Sunday, September 28, 2008

Fabricology

More on the etymology of fabric names





Last month’s column on words related to fabrics received two kinds of responses. A typical e-mail was from reader Valentina Trivedi who admitted that “words like Poplin and Voile were such an intrinsic part of my mother’s vocabulary that I never thought of them as language imports....” Others wanted to know the etymology of fabric names such as mulmul, khadi, lustalin, tussoor and corduroy, etc.
Etymology of machine-made cloth brought to India by British, French and Portuguese traders is relatively easy to find than the traditional Indian weavings such as mulmul, khadi (khaddar) and tusoor.
Tussoor — tusser in English — is a medium weight wild silk spun and woven with short threads as opposed to cultivated silks (made from the farming of silkworms), which have a smooth continuous filament of silk that is reeled by hand. Perhaps some reader will come to my aid and throw light on the origins of mulmul, khadi and tusser.
Language imports
Although most fabric names are ‘language imports’ into Indian languages, several words about fabrics from India have made into the English vocabulary. Calicut, located on the Malabar Coast, was an important port in trade between India and the Arab world. It was called Qualiqut in Arabic, Collicuthia in Medieval Latin and Qualecut/Calecut in Portuguese. However, the pronunciation of the French form, Calicot, influenced the term ‘calico’ for the textile traded through Calicut.
Cashmere, a highly-prized material woven from the wool obtained from long-haired goats, is an Anglicisation of Kashmir, from Sanskrit Kashypamara meaning “home of Kashyap”, the renowned sage.
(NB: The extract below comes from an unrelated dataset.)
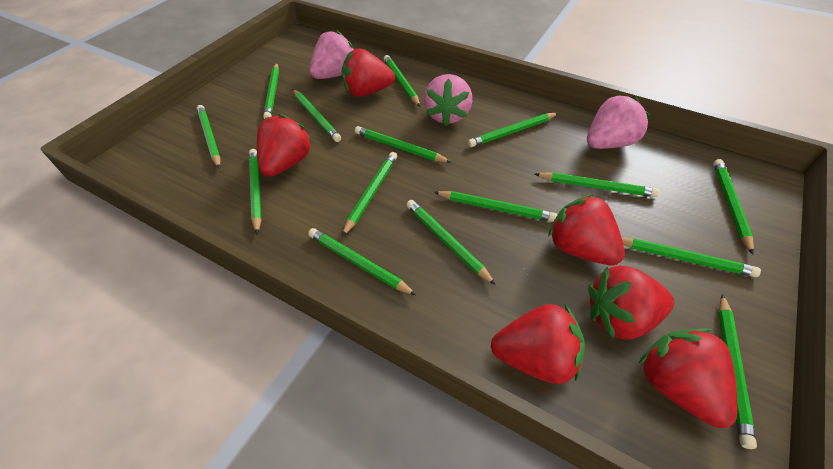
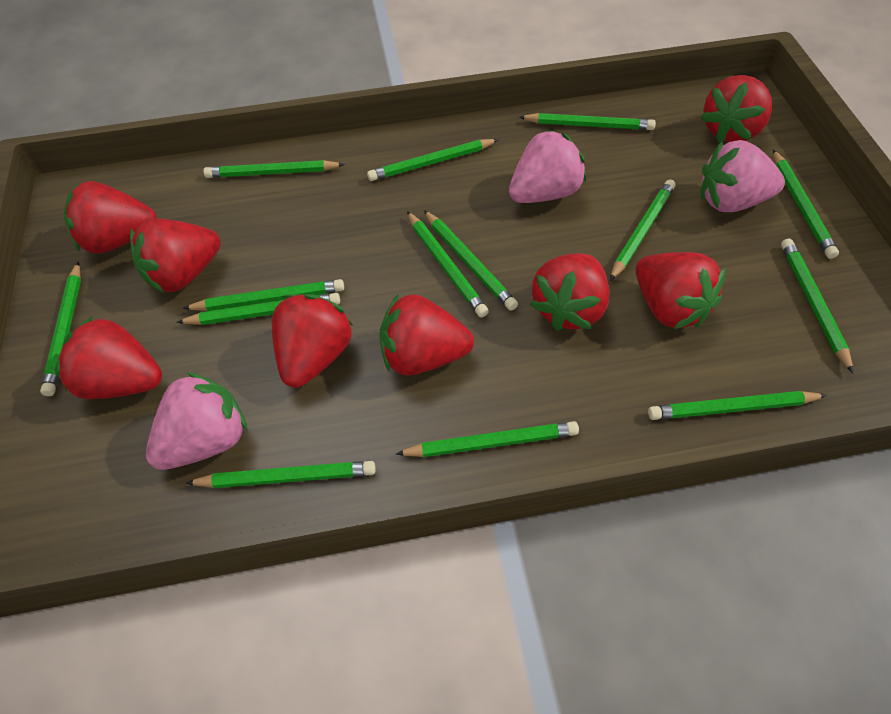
green pencil: [197,105,221,168] [249,149,262,234] [263,63,279,119] [293,89,341,142] [308,228,417,296] [342,152,397,237] [355,126,452,163] [384,55,420,106] [406,200,496,285] [434,191,557,222] [468,113,558,147] [535,172,659,197] [622,238,761,277] [713,159,754,255] [719,294,757,449] = 15 -> [40,261,81,396] [176,293,340,325] [183,279,344,311] [186,461,376,488] [203,160,345,178] [367,139,499,181] [396,421,579,457] [407,211,489,317] [424,210,518,311] [519,113,656,130] [610,180,675,281] [648,391,827,420] [773,150,839,259] [781,238,853,373] = 14
red strawberry: [257,114,313,177] [342,48,395,97] [491,304,585,384] [548,194,625,265] [588,266,674,339] [639,328,737,428] = 6 -> [55,316,162,399] [64,181,157,253] [130,218,221,293] [272,294,353,388] [379,294,474,376] [530,253,610,331] [636,252,725,329] [700,75,772,143] = 8

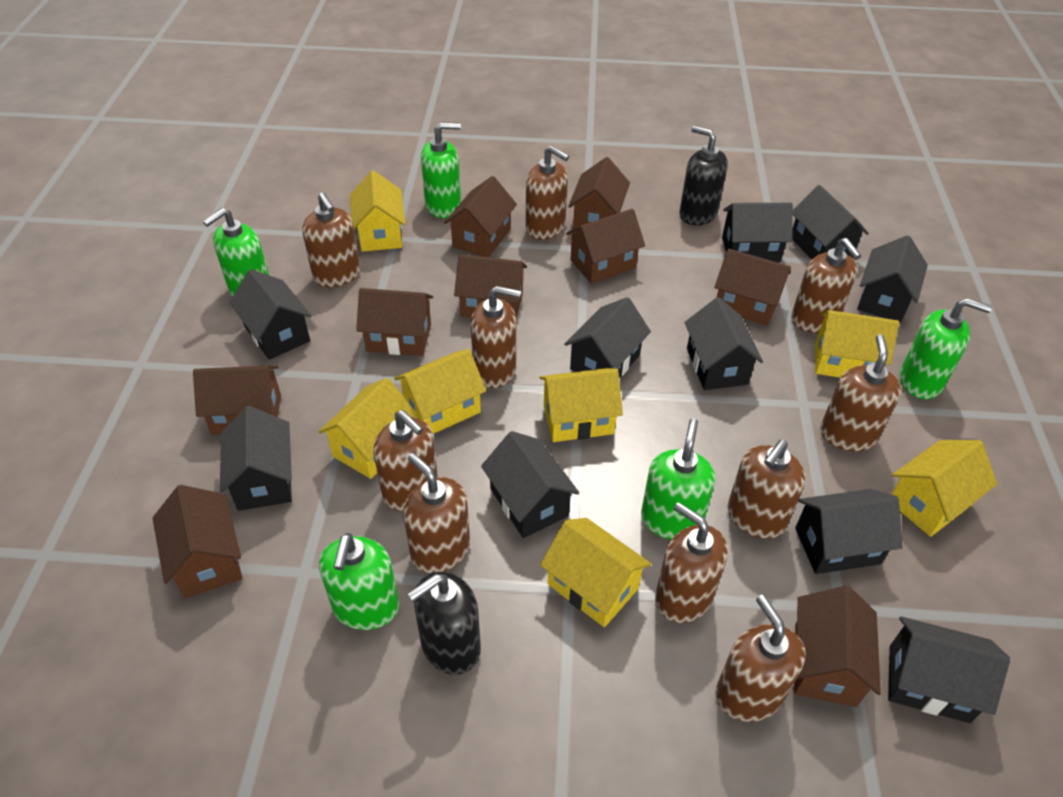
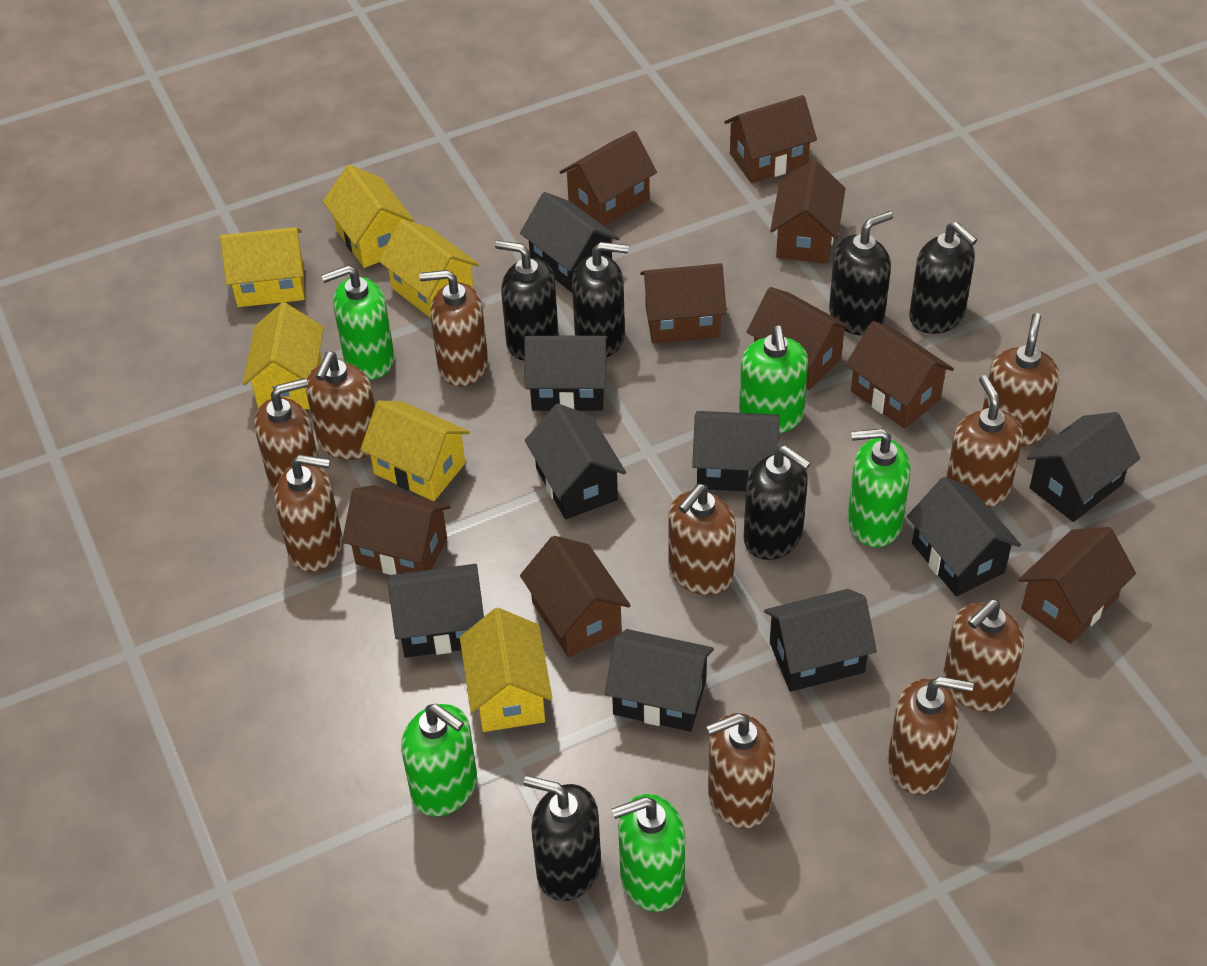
black house: [220,406,292,511] [229,269,312,360] [481,431,579,538] [564,297,651,378] [685,297,763,390] [722,203,793,262] [792,185,869,259] [795,489,903,574] [857,235,928,323] [888,616,1010,723] = 10 -> [388,564,484,658] [520,192,620,292] [524,336,608,411] [525,404,626,519] [605,629,714,732] [692,411,780,492] [764,589,877,692] [907,477,1021,596] [1027,412,1140,522] = 9
black soap dispenser: [408,572,481,675] [679,126,728,225] = 2 -> [495,240,558,361] [524,776,601,901] [572,242,628,357] [744,446,811,560] [829,211,893,336] [909,222,977,334] = 6
yellow house: [318,378,417,479] [350,171,405,252] [394,349,486,434] [539,368,623,442] [540,518,651,627] [815,310,899,378] [892,440,997,537] = 7 -> [220,227,305,307] [243,302,324,409] [323,165,414,268] [360,400,470,501] [379,219,479,318] [460,608,552,732] = 6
Madras is a type of bright-coloured muslin cloth first exported from the port now known as Chennai.
‘Chheent’ (Hindi for spraying or sprinkling) spawned Chintz, the name for a smooth, inexpensive cotton cloth that is printed with a flowery pattern and is used for making curtains and furniture covers. Samuel Pepys noted in his diary in 1663: “…Bought my wife a chint that is, a painted Indian calico, for her to line her new study”.
Chintzy for ‘something cheap and low quality’ and ‘somebody not willing to spend money’, was first recorded in 1851 by George Eliot. Kipling recorded in 1891 trousers made from ‘dungari,’ Hindi for a fabric. Dungarees later came to denote work clothes made from a tough material.
Probably more varieties of fabrics made from wool are available in Indian shops than any other material except cotton. The modern spelling came from Old English wull, which in turn was influenced by wol (Dutch), woll (German) and a few other North European languages. In Romance languages, Latin lana (wool) is the root for lana (Italian) and laine (French) as well as for the French surname Lanier, which means “wool-monger”.
In a school that I once attended, we wore suits made from grey flannel. The 1956 movie “The Man in The Grey Flannel Suit” starring Gregory Peck discusses the suit as a sign of respectability and de rigueur for businessmen and executives. For decades, Indian stores have sold this fabric whose name in all likelihood came from Welsh gwalanen (woollen article). Another popular woollen fabric is serge (from Greek serica) meaning “cloth of wool mixed with silk or linen”.
Interesting history
Gabardine, closely woven cotton or wool twill commonly used for school uniforms because it is sturdy and long-lasting, has a more interesting etymological history. The fabric’s name is a direct descendent of French gauvardine, meaning ‘a long, coarse cloak or frock’ worn especially by Jews during the Middle Ages and also ‘a pilgrim’s cloak’. The French term evolved out of Spanish gabardina. Its meaning as an outer garment was gradually lost, and gabardine came to mean by 1904 simply ‘fine worsted cloth’.
Advertisements for suit cloth in India often use the term worsted, after the fabric made from twisted yarn first in 1926 in Worstead, a town in Norfolk, England. Felt, another word commonly heard in India, has its root in the Germanic feltaz meaning ‘something beaten’. The name is no surprise because felt is thick soft material made of wool, hair or fur that has been ‘beaten’ or pressed flat. Felt is also a verb: ‘felt a cap’ means cover with felt. Filter also evolved from filtrum, Middle Latin for felt, which was used to strain impurities from liquid. The first cigarette filter was made in 1908.
Since 1862 shoddy has meant a cheap imitation or something of inferior quality as in ‘shoddy workmanship’. But the word was first used in 1832 to mean ‘wool made of woollen waste, old rags’ and ‘cloth of reused wool”. The disapproving connotation was, no doubt, because of the use of old rags and cheap wool, and influenced the figurative use of the term wool: woolgathering means ‘indulging in wandering fancies and purposeless thinking’, from the lit. meaning ‘gathering fragments of wool torn from sheep by bushes, etc.’ Pull the wool over somebody’s eyes is ‘to deceive someone by not telling the truth’. A black sheep means “a disfavoured or disreputable member of a group”, figurative sense supposedly because a real black sheep had wool that could not be dyed and was thus worthless.